### REQUIRED ACTION
Transcribe, word for word and without additions, each line below from the one containing "Tuna Mayonnaise, with" through the one containing "(v) Pan Fried", both ends included.

### DATA TO EXAMINE
****************

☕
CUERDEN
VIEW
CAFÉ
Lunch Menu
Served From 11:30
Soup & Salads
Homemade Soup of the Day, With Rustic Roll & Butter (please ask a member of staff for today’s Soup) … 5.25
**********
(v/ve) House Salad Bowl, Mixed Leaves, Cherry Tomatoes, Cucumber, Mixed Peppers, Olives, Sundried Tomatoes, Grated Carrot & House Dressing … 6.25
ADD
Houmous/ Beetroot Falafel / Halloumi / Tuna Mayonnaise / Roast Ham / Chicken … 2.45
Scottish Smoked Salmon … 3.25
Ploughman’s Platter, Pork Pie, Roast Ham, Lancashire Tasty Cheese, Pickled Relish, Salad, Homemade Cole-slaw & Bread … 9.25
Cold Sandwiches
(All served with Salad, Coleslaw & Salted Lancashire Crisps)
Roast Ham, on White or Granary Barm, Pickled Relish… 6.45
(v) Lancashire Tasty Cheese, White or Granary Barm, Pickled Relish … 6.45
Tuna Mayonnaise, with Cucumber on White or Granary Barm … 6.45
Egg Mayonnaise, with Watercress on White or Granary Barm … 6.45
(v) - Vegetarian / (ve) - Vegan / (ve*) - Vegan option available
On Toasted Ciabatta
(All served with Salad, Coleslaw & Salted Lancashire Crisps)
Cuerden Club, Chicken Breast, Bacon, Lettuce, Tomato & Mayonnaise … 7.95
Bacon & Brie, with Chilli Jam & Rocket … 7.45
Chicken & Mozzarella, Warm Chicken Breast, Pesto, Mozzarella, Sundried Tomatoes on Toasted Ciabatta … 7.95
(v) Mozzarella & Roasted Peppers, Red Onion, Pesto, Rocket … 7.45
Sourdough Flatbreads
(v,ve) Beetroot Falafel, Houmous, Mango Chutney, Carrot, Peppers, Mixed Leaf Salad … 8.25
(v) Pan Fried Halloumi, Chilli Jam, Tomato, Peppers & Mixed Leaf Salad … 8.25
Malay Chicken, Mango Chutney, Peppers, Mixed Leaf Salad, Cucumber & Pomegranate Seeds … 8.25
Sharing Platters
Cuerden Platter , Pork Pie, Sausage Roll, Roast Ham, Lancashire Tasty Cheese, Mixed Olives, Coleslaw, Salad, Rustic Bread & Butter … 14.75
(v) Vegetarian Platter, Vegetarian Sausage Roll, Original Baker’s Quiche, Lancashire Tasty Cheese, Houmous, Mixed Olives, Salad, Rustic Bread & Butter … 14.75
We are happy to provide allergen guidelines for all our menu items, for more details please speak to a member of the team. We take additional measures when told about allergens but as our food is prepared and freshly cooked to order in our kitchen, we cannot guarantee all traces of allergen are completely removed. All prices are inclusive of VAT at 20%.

****************

### RESPONSE TO THIS TASK
Tuna Mayonnaise, with Cucumber on White or Granary Barm … 6.45
Egg Mayonnaise, with Watercress on White or Granary Barm … 6.45
(v) - Vegetarian / (ve) - Vegan / (ve*) - Vegan option available
On Toasted Ciabatta
(All served with Salad, Coleslaw & Salted Lancashire Crisps)
Cuerden Club, Chicken Breast, Bacon, Lettuce, Tomato & Mayonnaise … 7.95
Bacon & Brie, with Chilli Jam & Rocket … 7.45
Chicken & Mozzarella, Warm Chicken Breast, Pesto, Mozzarella, Sundried Tomatoes on Toasted Ciabatta … 7.95
(v) Mozzarella & Roasted Peppers, Red Onion, Pesto, Rocket … 7.45
Sourdough Flatbreads
(v,ve) Beetroot Falafel, Houmous, Mango Chutney, Carrot, Peppers, Mixed Leaf Salad … 8.25
(v) Pan Fried Halloumi, Chilli Jam, Tomato, Peppers & Mixed Leaf Salad … 8.25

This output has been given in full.